++++ Provided records ++++

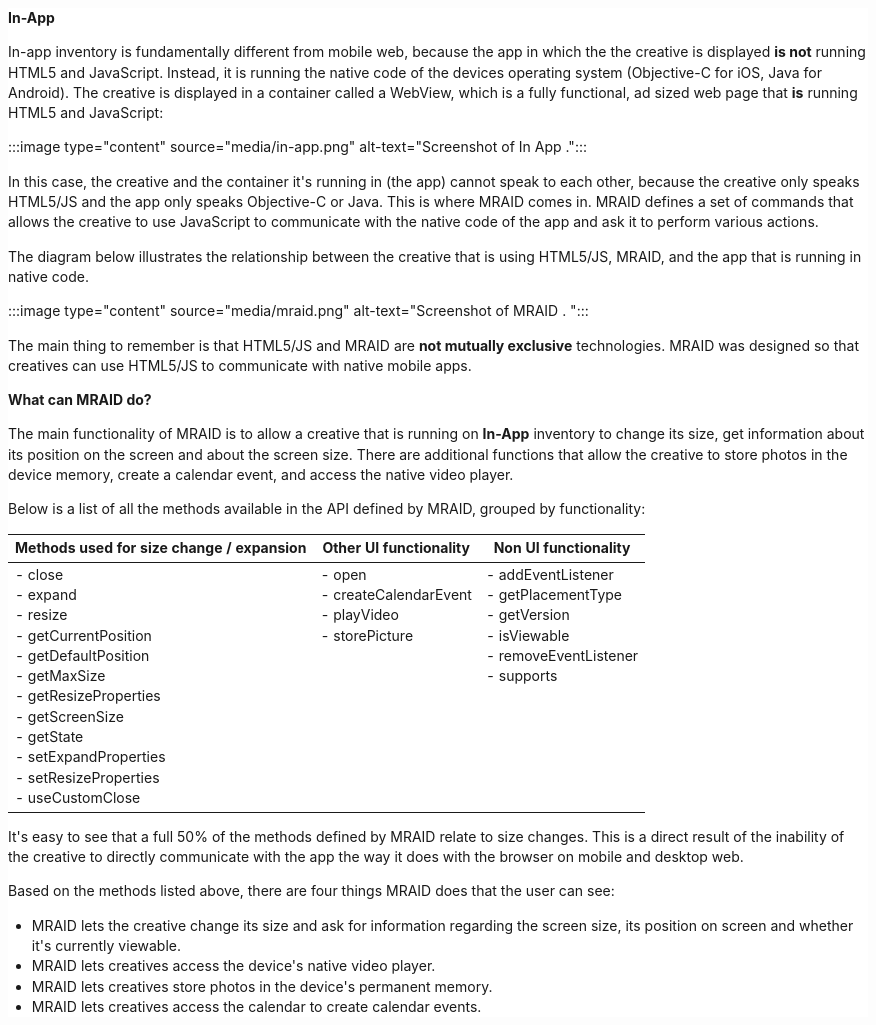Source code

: **In-App**

In-app inventory is fundamentally different from mobile web, because the
app in which the the creative is displayed **is not** running HTML5 and
JavaScript. Instead, it is running the native code of the devices
operating system (Objective-C for iOS, Java for Android). The creative
is displayed in a container called a WebView, which is a fully
functional, ad sized web page that **is** running HTML5 and JavaScript:

:::image type="content" source="media/in-app.png" alt-text="Screenshot of In App .":::

In this case, the creative and the container it's running in (the app)
cannot speak to each other, because the creative only speaks HTML5/JS
and the app only speaks Objective-C or Java. This is where MRAID comes
in. MRAID defines a set of commands that allows the creative to use
JavaScript to communicate with the native code of the app and ask it to
perform various actions.

The diagram below illustrates the relationship between the creative that
is using HTML5/JS, MRAID, and the app that is running in native code.

:::image type="content" source="media/mraid.png" alt-text="Screenshot of MRAID . ":::

The main thing to remember is that HTML5/JS and MRAID are **not mutually
exclusive** technologies. MRAID was designed so that creatives can use
HTML5/JS to communicate with native mobile apps.

**What can MRAID do?**

The main functionality of MRAID is to allow a creative that is running
on **In-App** inventory to change its size, get information about its
position on the screen and about the screen size. There are additional
functions that allow the creative to store photos in the device memory,
create a calendar event, and access the native video player.

Below is a list of all the methods available in the API defined by
MRAID, grouped by functionality:

| Methods used for size change / expansion | Other UI functionality | Non UI functionality |
|---|---|---|
| - close<br>- expand<br> - resize<br> - getCurrentPosition<br>- getDefaultPosition<br>- getMaxSize<br> - getResizeProperties<br>- getScreenSize<br>- getState<br>- setExpandProperties<br>- setResizeProperties<br>- useCustomClose | - open<br>- createCalendarEvent<br> - playVideo<br> - storePicture | - addEventListener<br> - getPlacementType<br> - getVersion<br> - isViewable<br> - removeEventListener<br> - supports |

It's easy to see that a full 50% of the methods defined by MRAID relate
to size changes. This is a direct result of the inability of the
creative to directly communicate with the app the way it does with the
browser on mobile and desktop web.

Based on the methods listed above, there are four things MRAID does that
the user can see:

- MRAID lets the creative change its size and ask for information
  regarding the screen size, its position on screen and whether it's
  currently viewable.
- MRAID lets creatives access the device's native video player.
- MRAID lets creatives store photos in the device's permanent memory.
- MRAID lets creatives access the calendar to create calendar events.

++++

§ **Task**:
Please repeat the data above exactly as it appears, pictures excluded.

§ **Result**:
Source code

: **In-App**

In-app inventory is fundamentally different from mobile web, because the
app in which the the creative is displayed **is not** running HTML5 and
JavaScript. Instead, it is running the native code of the devices
operating system (Objective-C for iOS, Java for Android). The creative
is displayed in a container called a WebView, which is a fully
functional, ad sized web page that **is** running HTML5 and JavaScript:

:::image type="content" source="media/in-app.png" alt-text="Screenshot of In App .":::

In this case, the creative and the container it's running in (the app)
cannot speak to each other, because the creative only speaks HTML5/JS
and the app only speaks Objective-C or Java. This is where MRAID comes
in. MRAID defines a set of commands that allows the creative to use
JavaScript to communicate with the native code of the app and ask it to
perform various actions.

The diagram below illustrates the relationship between the creative that
is using HTML5/JS, MRAID, and the app that is running in native code.

:::image type="content" source="media/mraid.png" alt-text="Screenshot of MRAID . ":::

The main thing to remember is that HTML5/JS and MRAID are **not mutually
exclusive** technologies. MRAID was designed so that creatives can use
HTML5/JS to communicate with native mobile apps.

**What can MRAID do?**

The main functionality of MRAID is to allow a creative that is running
on **In-App** inventory to change its size, get information about its
position on the screen and about the screen size. There are additional
functions that allow the creative to store photos in the device memory,
create a calendar event, and access the native video player.

Below is a list of all the methods available in the API defined by
MRAID, grouped by functionality:

| Methods used for size change / expansion | Other UI functionality | Non UI functionality |
|---|---|---|
| - close<br>- expand<br> - resize<br> - getCurrentPosition<br>- getDefaultPosition<br>- getMaxSize<br> - getResizeProperties<br>- getScreenSize<br>- getState<br>- setExpandProperties<br>- setResizeProperties<br>- useCustomClose | - open<br>- createCalendarEvent<br> - playVideo<br> - storePicture | - addEventListener<br> - getPlacementType<br> - getVersion<br> - isViewable<br> - removeEventListener<br> - supports |

It's easy to see that a full 50% of the methods defined by MRAID relate
to size changes. This is a direct result of the inability of the
creative to directly communicate with the app the way it does with the
browser on mobile and desktop web.

Based on the methods listed above, there are four things MRAID does that
the user can see:

- MRAID lets the creative change its size and ask for information
  regarding the screen size, its position on screen and whether it's
  currently viewable.
- MRAID lets creatives access the device's native video player.
- MRAID lets creatives store photos in the device's permanent memory.
- MRAID lets creatives access the calendar to create calendar events.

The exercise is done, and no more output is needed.